The Oklahoma Senate passed Senate Bill 225 on March 17, 1919 to establish the Miami School of Mines. The school began operations in September 1920. In 1924, the school became Northeastern Oklahoma Junior College, as mining became less important in Miami. In April 1943, the Board of Regents for the Agricultural and Mechanical Colleges gained control of the college, and the college became Northeastern Oklahoma A&M College.

==Academics==
Northeastern Oklahoma A&M offers certificate programs and associate degrees.

==Athletics==
Northeastern Oklahoma A&M self-identifies in athletics as "NEO", and its mascot is Golden Norsemen for men's sports and Lady Norse for women's sports. Men's sports at NEO are baseball, football, basketball, soccer, and wrestling. Women's sports are basketball, softball, soccer, and volleyball.

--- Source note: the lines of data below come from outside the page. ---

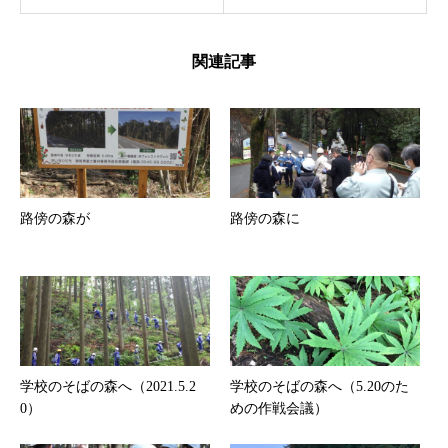
関連記事
路傍の森が
路傍の森に
学校のそばの森へ（2021.5.2
学校のそばの森へ（5.20のた
0）
めの作戦会議）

NEO also fields agricultural sports: horseback riding, horse judging, livestock judging, and rodeo.

==Notable alumni==
- Remi Ayodele – professional football player
- Matt Blair – professional football player
- Romby Bryant – professional football player
- Mike Butcher – professional baseball player and coach, attended NEO in 1983-1984
- Marion Butts – professional football player
- Bo Bowling, professional football player
- Scott Case – professional football player
- Charlie Clemons – professional football player
- Jason Dickson – professional baseball player, attended NEO c.1993
- Ernest Givins – professional football player
- Chuck Hoskin – Member of the Oklahoma House of Representatives
- Tony Hutson – professional football player
- Deji Karim – professional football player, attended NEO 2005-2006.
- Brandon Keith – professional football player, graduated in 2005.
- Ramón Laureano - Professional baseball player.
- Ken Lunday – professional football player
- Juqua Parker – professional football player
- Tony Peters – professional football player
- Jeremy Shockey – professional football player, attended NEO in 1999.
- Chuck Smith – professional football player
- Lamar Smith – professional football player
- Jace Sternberger – professional football player
- Darwin Thompson – professional football player
- Greg Tremble – professional football player
- James Wilder Sr. – professional football player
- Pat Williams – professional football player, graduated from NEO in 1995.